* _Data for review_
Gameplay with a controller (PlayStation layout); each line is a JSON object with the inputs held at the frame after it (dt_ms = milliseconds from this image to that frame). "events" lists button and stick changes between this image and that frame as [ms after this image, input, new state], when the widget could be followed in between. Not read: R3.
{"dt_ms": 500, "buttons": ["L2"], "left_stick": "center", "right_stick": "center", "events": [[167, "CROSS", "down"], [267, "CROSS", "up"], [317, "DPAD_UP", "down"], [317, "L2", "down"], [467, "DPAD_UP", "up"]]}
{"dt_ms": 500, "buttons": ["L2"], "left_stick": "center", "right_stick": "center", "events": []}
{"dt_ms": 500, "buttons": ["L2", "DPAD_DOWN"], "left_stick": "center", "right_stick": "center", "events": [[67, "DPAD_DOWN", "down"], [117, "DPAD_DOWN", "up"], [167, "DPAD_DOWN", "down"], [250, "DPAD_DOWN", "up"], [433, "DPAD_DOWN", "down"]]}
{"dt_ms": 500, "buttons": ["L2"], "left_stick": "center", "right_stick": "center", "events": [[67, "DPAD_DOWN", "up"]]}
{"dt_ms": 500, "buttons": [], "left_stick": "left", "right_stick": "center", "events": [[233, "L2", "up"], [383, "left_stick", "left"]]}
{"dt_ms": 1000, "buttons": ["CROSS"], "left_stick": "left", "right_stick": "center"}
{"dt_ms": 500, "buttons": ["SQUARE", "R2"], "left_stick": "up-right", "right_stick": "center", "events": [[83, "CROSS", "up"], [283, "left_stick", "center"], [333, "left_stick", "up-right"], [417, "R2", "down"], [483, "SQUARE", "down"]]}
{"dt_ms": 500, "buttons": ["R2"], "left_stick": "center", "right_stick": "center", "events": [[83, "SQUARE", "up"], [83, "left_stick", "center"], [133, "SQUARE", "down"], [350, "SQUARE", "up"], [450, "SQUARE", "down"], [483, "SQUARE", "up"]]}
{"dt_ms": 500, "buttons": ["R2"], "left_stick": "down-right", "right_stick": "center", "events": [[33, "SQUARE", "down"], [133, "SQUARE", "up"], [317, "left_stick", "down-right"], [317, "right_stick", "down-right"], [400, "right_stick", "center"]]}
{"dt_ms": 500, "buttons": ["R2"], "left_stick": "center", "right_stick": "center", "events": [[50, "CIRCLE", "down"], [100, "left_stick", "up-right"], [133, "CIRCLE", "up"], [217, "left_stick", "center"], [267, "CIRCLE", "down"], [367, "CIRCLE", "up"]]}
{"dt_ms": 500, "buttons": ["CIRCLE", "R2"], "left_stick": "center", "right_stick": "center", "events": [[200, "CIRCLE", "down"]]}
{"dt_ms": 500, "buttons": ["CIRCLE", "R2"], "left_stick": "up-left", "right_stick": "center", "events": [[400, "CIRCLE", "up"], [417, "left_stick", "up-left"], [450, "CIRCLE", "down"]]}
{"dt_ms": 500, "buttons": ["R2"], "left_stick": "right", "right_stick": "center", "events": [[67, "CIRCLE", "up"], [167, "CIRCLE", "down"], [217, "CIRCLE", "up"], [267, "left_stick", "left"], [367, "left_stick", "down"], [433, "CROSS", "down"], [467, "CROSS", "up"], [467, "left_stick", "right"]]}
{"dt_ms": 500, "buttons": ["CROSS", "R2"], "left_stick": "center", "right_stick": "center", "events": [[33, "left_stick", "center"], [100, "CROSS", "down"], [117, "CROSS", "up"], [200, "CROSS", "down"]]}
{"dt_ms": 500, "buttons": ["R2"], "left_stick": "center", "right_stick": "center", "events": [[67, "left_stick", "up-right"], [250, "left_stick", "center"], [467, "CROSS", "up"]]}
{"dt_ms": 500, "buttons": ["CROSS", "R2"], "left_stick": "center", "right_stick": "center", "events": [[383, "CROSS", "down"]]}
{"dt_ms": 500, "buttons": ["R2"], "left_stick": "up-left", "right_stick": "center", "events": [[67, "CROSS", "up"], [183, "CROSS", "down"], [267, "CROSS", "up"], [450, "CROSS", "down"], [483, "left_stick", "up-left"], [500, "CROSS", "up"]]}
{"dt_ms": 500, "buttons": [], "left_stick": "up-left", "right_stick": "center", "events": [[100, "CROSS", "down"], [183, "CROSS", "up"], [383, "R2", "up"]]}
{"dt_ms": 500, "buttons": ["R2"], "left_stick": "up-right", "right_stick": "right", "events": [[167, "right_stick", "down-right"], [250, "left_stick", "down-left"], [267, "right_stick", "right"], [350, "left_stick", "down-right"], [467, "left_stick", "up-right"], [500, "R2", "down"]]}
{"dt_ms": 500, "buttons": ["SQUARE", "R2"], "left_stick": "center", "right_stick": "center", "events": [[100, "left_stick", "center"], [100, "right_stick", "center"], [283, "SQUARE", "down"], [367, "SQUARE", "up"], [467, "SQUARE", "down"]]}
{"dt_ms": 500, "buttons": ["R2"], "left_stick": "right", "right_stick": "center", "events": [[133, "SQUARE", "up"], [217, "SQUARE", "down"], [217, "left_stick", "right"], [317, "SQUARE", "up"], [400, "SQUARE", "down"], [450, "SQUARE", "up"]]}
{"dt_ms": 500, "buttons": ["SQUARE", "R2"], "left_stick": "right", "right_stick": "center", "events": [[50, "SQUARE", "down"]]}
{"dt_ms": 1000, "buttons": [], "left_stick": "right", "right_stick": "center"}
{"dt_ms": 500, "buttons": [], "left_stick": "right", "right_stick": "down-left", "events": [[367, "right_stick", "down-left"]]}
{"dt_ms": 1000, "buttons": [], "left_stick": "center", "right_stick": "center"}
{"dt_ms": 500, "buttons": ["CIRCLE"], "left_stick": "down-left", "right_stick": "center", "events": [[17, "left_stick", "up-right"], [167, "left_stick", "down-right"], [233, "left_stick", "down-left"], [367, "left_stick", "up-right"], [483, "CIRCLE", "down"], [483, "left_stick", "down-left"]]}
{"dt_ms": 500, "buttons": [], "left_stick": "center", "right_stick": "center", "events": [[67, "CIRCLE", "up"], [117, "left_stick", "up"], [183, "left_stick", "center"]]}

* _Exercise directions_
The records above must each be restated exactly as they stand.

* _Response box_
Gameplay with a controller (PlayStation layout); each line is a JSON object with the inputs held at the frame after it (dt_ms = milliseconds from this image to that frame). "events" lists button and stick changes between this image and that frame as [ms after this image, input, new state], when the widget could be followed in between. Not read: R3.
{"dt_ms": 500, "buttons": ["L2"], "left_stick": "center", "right_stick": "center", "events": [[167, "CROSS", "down"], [267, "CROSS", "up"], [317, "DPAD_UP", "down"], [317, "L2", "down"], [467, "DPAD_UP", "up"]]}
{"dt_ms": 500, "buttons": ["L2"], "left_stick": "center", "right_stick": "center", "events": []}
{"dt_ms": 500, "buttons": ["L2", "DPAD_DOWN"], "left_stick": "center", "right_stick": "center", "events": [[67, "DPAD_DOWN", "down"], [117, "DPAD_DOWN", "up"], [167, "DPAD_DOWN", "down"], [250, "DPAD_DOWN", "up"], [433, "DPAD_DOWN", "down"]]}
{"dt_ms": 500, "buttons": ["L2"], "left_stick": "center", "right_stick": "center", "events": [[67, "DPAD_DOWN", "up"]]}
{"dt_ms": 500, "buttons": [], "left_stick": "left", "right_stick": "center", "events": [[233, "L2", "up"], [383, "left_stick", "left"]]}
{"dt_ms": 1000, "buttons": ["CROSS"], "left_stick": "left", "right_stick": "center"}
{"dt_ms": 500, "buttons": ["SQUARE", "R2"], "left_stick": "up-right", "right_stick": "center", "events": [[83, "CROSS", "up"], [283, "left_stick", "center"], [333, "left_stick", "up-right"], [417, "R2", "down"], [483, "SQUARE", "down"]]}
{"dt_ms": 500, "buttons": ["R2"], "left_stick": "center", "right_stick": "center", "events": [[83, "SQUARE", "up"], [83, "left_stick", "center"], [133, "SQUARE", "down"], [350, "SQUARE", "up"], [450, "SQUARE", "down"], [483, "SQUARE", "up"]]}
{"dt_ms": 500, "buttons": ["R2"], "left_stick": "down-right", "right_stick": "center", "events": [[33, "SQUARE", "down"], [133, "SQUARE", "up"], [317, "left_stick", "down-right"], [317, "right_stick", "down-right"], [400, "right_stick", "center"]]}
{"dt_ms": 500, "buttons": ["R2"], "left_stick": "center", "right_stick": "center", "events": [[50, "CIRCLE", "down"], [100, "left_stick", "up-right"], [133, "CIRCLE", "up"], [217, "left_stick", "center"], [267, "CIRCLE", "down"], [367, "CIRCLE", "up"]]}
{"dt_ms": 500, "buttons": ["CIRCLE", "R2"], "left_stick": "center", "right_stick": "center", "events": [[200, "CIRCLE", "down"]]}
{"dt_ms": 500, "buttons": ["CIRCLE", "R2"], "left_stick": "up-left", "right_stick": "center", "events": [[400, "CIRCLE", "up"], [417, "left_stick", "up-left"], [450, "CIRCLE", "down"]]}
{"dt_ms": 500, "buttons": ["R2"], "left_stick": "right", "right_stick": "center", "events": [[67, "CIRCLE", "up"], [167, "CIRCLE", "down"], [217, "CIRCLE", "up"], [267, "left_stick", "left"], [367, "left_stick", "down"], [433, "CROSS", "down"], [467, "CROSS", "up"], [467, "left_stick", "right"]]}
{"dt_ms": 500, "buttons": ["CROSS", "R2"], "left_stick": "center", "right_stick": "center", "events": [[33, "left_stick", "center"], [100, "CROSS", "down"], [117, "CROSS", "up"], [200, "CROSS", "down"]]}
{"dt_ms": 500, "buttons": ["R2"], "left_stick": "center", "right_stick": "center", "events": [[67, "left_stick", "up-right"], [250, "left_stick", "center"], [467, "CROSS", "up"]]}
{"dt_ms": 500, "buttons": ["CROSS", "R2"], "left_stick": "center", "right_stick": "center", "events": [[383, "CROSS", "down"]]}
{"dt_ms": 500, "buttons": ["R2"], "left_stick": "up-left", "right_stick": "center", "events": [[67, "CROSS", "up"], [183, "CROSS", "down"], [267, "CROSS", "up"], [450, "CROSS", "down"], [483, "left_stick", "up-left"], [500, "CROSS", "up"]]}
{"dt_ms": 500, "buttons": [], "left_stick": "up-left", "right_stick": "center", "events": [[100, "CROSS", "down"], [183, "CROSS", "up"], [383, "R2", "up"]]}
{"dt_ms": 500, "buttons": ["R2"], "left_stick": "up-right", "right_stick": "right", "events": [[167, "right_stick", "down-right"], [250, "left_stick", "down-left"], [267, "right_stick", "right"], [350, "left_stick", "down-right"], [467, "left_stick", "up-right"], [500, "R2", "down"]]}
{"dt_ms": 500, "buttons": ["SQUARE", "R2"], "left_stick": "center", "right_stick": "center", "events": [[100, "left_stick", "center"], [100, "right_stick", "center"], [283, "SQUARE", "down"], [367, "SQUARE", "up"], [467, "SQUARE", "down"]]}
{"dt_ms": 500, "buttons": ["R2"], "left_stick": "right", "right_stick": "center", "events": [[133, "SQUARE", "up"], [217, "SQUARE", "down"], [217, "left_stick", "right"], [317, "SQUARE", "up"], [400, "SQUARE", "down"], [450, "SQUARE", "up"]]}
{"dt_ms": 500, "buttons": ["SQUARE", "R2"], "left_stick": "right", "right_stick": "center", "events": [[50, "SQUARE", "down"]]}
{"dt_ms": 1000, "buttons": [], "left_stick": "right", "right_stick": "center"}
{"dt_ms": 500, "buttons": [], "left_stick": "right", "right_stick": "down-left", "events": [[367, "right_stick", "down-left"]]}
{"dt_ms": 1000, "buttons": [], "left_stick": "center", "right_stick": "center"}
{"dt_ms": 500, "buttons": ["CIRCLE"], "left_stick": "down-left", "right_stick": "center", "events": [[17, "left_stick", "up-right"], [167, "left_stick", "down-right"], [233, "left_stick", "down-left"], [367, "left_stick", "up-right"], [483, "CIRCLE", "down"], [483, "left_stick", "down-left"]]}
{"dt_ms": 500, "buttons": [], "left_stick": "center", "right_stick": "center", "events": [[67, "CIRCLE", "up"], [117, "left_stick", "up"], [183, "left_stick", "center"]]}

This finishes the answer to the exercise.